Dunque il titolo avrebbe dovuto semplicemente essere: “Secondo uno studio giapponese il numero degli infettati del covid in Giappone sarebbe molto sottostimato”. 

Certo, con questo titolo non avremmo avuto tutte quelle condivisioni sui social. Ma ci sono alcune domande da farsi: a chi giova una comunicazione di questo tipo? Davvero ha senso che un giornale riporti tale studio? Davvero ha senso che la comunità scientifica diffonda in modo così precipitoso qualunque studio in atto? Perché è inutile prendersela con chi parla delle cose scientifiche in modo poco scientifico, quando basta guardare i book fotografici di Burioni per capire quanto, spesso, la comunità scientifica ami mettersi in posa e diffondere il proprio verbo agli ignoranti, vendendo a loro i famosi libri “divulgativi” salvo poi incazzarsi se gli ignoranti non capiscono. Le piccole zuffe quotidiane tra gli studiosi italici dimostrano quanta vanità ci sia in queste comunicazioni scientifiche e quanto spesso il “prestigio” non riguardi affatto l’affidabilità della comunicazione, ma un vanitoso procedere per gomitate.

Cosa vogliamo comunicare esattamente? Cos’è che un giornale vuole comunicare?

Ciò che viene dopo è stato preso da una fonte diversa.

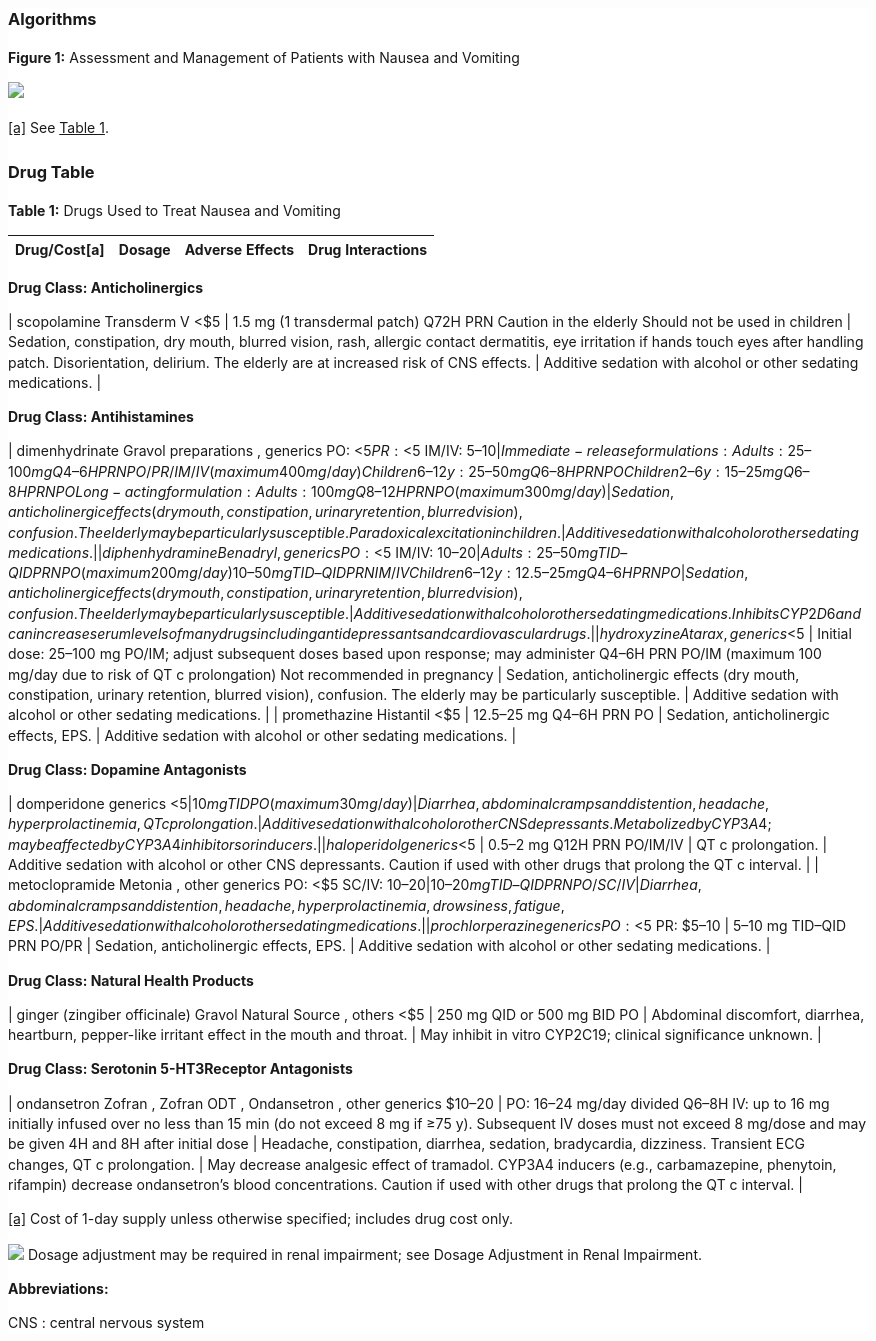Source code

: ### Algorithms

**Figure 1:** Assessment and Management of Patients with Nausea and Vomiting

![](images/nauseavomitingpsc_asspatnauvom.gif)

[[a]](#fnsrc_figfnad840779e827) See [Table 1](#c0111n00014).

### Drug Table

**Table 1:** Drugs Used to Treat Nausea and Vomiting

| Drug/​Cost[a] | Dosage | Adverse Effects | Drug Interactions |
| --- | --- | --- | --- |

**Drug Class: Anticholinergics**

| scopolamine Transderm V <$5 | 1.5 mg (1 transdermal patch) Q72H PRN Caution in the elderly Should not be used in children | Sedation, constipation, dry mouth, blurred vision, rash, allergic contact dermatitis, eye irritation if hands touch eyes after handling patch. Disorientation, delirium. The elderly are at increased risk of CNS effects. | Additive sedation with alcohol or other sedating medications. |

**Drug Class: Antihistamines**

| dimenhydrinate Gravol preparations , generics PO: <$5 PR: <$5 IM/IV: $5–10 | Immediate-release formulations: Adults: 25–100 mg Q4–6H PRN PO/PR/IM/IV (maximum 400 mg/day ) Children 6–12 y: 25–50 mg Q6–8H PRN PO Children 2–6 y: 15–25 mg Q6–8H PRN PO Long-acting formulation: Adults: 100 mg Q8–12H PRN PO (maximum 300 mg/day) | Sedation, anticholinergic effects (dry mouth, constipation, urinary retention, blurred vision), confusion. The elderly may be particularly susceptible. Paradoxical excitation in children. | Additive sedation with alcohol or other sedating medications. |
| diphenhydramine Benadryl , generics PO: <$5 IM/IV: $10–20 | Adults: 25–50 mg TID–QID PRN PO (maximum 200 mg/day) 10–50 mg TID–QID PRN IM/IV Children 6–12 y: 12.5–25 mg Q4–6H PRN PO | Sedation, anticholinergic effects (dry mouth, constipation, urinary retention, blurred vision), confusion. The elderly may be particularly susceptible. | Additive sedation with alcohol or other sedating medications. Inhibits CYP2D6 and can increase serum levels of many drugs including antidepressants and cardiovascular drugs. |
| hydroxyzine Atarax , generics <$5 | Initial dose: 25–100 mg PO/IM; adjust subsequent doses based upon response; may administer Q4–6H PRN PO/IM (maximum 100 mg/day due to risk of QT c prolongation) Not recommended in pregnancy | Sedation, anticholinergic effects (dry mouth, constipation, urinary retention, blurred vision), confusion. The elderly may be particularly susceptible. | Additive sedation with alcohol or other sedating medications. |
| promethazine Histantil <$5 | 12.5–25 mg Q4–6H PRN PO | Sedation, anticholinergic effects, EPS. | Additive sedation with alcohol or other sedating medications. |

**Drug Class: Dopamine Antagonists**

| domperidone generics <$5 | 10 mg TID PO (maximum 30 mg/day) | Diarrhea, abdominal cramps and distention, headache, hyperprolactinemia, QT c prolongation. | Additive sedation with alcohol or other CNS depressants. Metabolized by CYP3A4; may be affected by CYP3A4 inhibitors or inducers. |
| haloperidol generics <$5 | 0.5–2 mg Q12H PRN PO/IM/IV | QT c prolongation. | Additive sedation with alcohol or other CNS depressants. Caution if used with other drugs that prolong the QT c interval. |
| metoclopramide Metonia , other generics PO: <$5 SC/IV: $10–20 | 10–20 mg TID–QID PRN PO/SC/IV | Diarrhea, abdominal cramps and distention, headache, hyperprolactinemia, drowsiness, fatigue, EPS. | Additive sedation with alcohol or other sedating medications. |
| prochlorperazine generics PO: <$5 PR: $5–10 | 5–10 mg TID–QID PRN PO/PR | Sedation, anticholinergic effects, EPS. | Additive sedation with alcohol or other sedating medications. |

**Drug Class: Natural Health Products**

| ginger (zingiber officinale) Gravol Natural Source , others <$5 | 250 mg QID or 500 mg BID PO | Abdominal discomfort, diarrhea, heartburn, pepper-like irritant effect in the mouth and throat. | May inhibit in vitro CYP2C19; clinical significance unknown. |

**Drug Class: Serotonin 5-HT3Receptor Antagonists**

| ondansetron Zofran , Zofran ODT , Ondansetron , other generics $10–20 | PO: 16–24 mg/day divided Q6–8H IV: up to 16 mg initially infused over no less than 15 min (do not exceed 8 mg if ≥75 y). Subsequent IV doses must not exceed 8 mg/dose and may be given 4H and 8H after initial dose | Headache, constipation, diarrhea, sedation, bradycardia, dizziness. Transient ECG changes, QT c prolongation. | May decrease analgesic effect of tramadol. CYP3A4 inducers (e.g., carbamazepine, phenytoin, rifampin) decrease ondansetron’s blood concentrations. Caution if used with other drugs that prolong the QT c interval. |

[[a]](#fnsrc_drufnad840779e845) Cost of 1-day supply unless otherwise specified; includes drug cost only.

![](images/kidney.gif) Dosage adjustment may be required in renal impairment; see Dosage Adjustment in Renal Impairment.

**Abbreviations:**

CNS
:   central nervous system
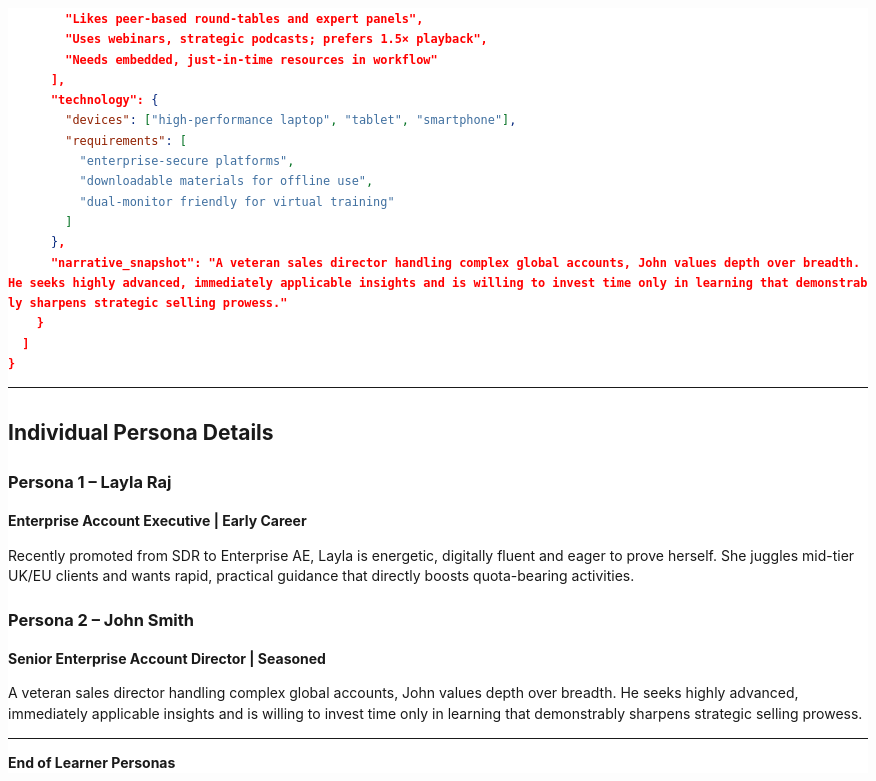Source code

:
 ```json learner_profiles
        "Likes peer-based round-tables and expert panels",
        "Uses webinars, strategic podcasts; prefers 1.5× playback",
        "Needs embedded, just-in-time resources in workflow"
      ],
      "technology": {
        "devices": ["high-performance laptop", "tablet", "smartphone"],
        "requirements": [
          "enterprise-secure platforms",
          "downloadable materials for offline use",
          "dual-monitor friendly for virtual training"
        ]
      },
      "narrative_snapshot": "A veteran sales director handling complex global accounts, John values depth over breadth. He seeks highly advanced, immediately applicable insights and is willing to invest time only in learning that demonstrably sharpens strategic selling prowess."
    }
  ]
}
```

---

## Individual Persona Details

### Persona 1 – Layla Raj
**Enterprise Account Executive | Early Career**

Recently promoted from SDR to Enterprise AE, Layla is energetic, digitally fluent and eager to prove herself. She juggles mid-tier UK/EU clients and wants rapid, practical guidance that directly boosts quota-bearing activities.

### Persona 2 – John Smith  
**Senior Enterprise Account Director | Seasoned**

A veteran sales director handling complex global accounts, John values depth over breadth. He seeks highly advanced, immediately applicable insights and is willing to invest time only in learning that demonstrably sharpens strategic selling prowess.

---
**End of Learner Personas**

Cos’è che gli studiosi ritengono indispensabile far sapere subito?
Sappiamo bene che l’attenzione pubblica rispetto agli studi scientifici influenzerà anche il finanziamento che quegli studi possono ottenere. In altre parole, c’è una grande utilità nell’ignoranza popolare; ma quelle di cui sopra sono domande che bisogna farsi, perché al momento si vede solo l’inseguimento del messaggio emozionale, però con incerti contenuti. E sta purtroppo solo al lettore scegliere cosa ignorare; ma il lettore, come gli scienziati ci dicono, è ignorante e segue l’onda emozionale e la nostra recente storia sociale ci ha dimostrato che si può dirgli tutto e il contrario di tutto ed egli aderirà allo stesso identico modo, se la visione che gli proponiamo tocca le corde giuste. A chi si ponesse il dubbio (inutile) se il sottoscritto si senta esente da questo bailamme comunicativo, possiamo comunicare con tranquillità che il sottoscritto è dotato di un’intelligenza purtroppo media ed è soggetto agli errori di comprensione e di comunicazione della media della popolazione. È una cosa scientifica che, tra l’altro, non si può combattere perché l’intelligenza non s’impara.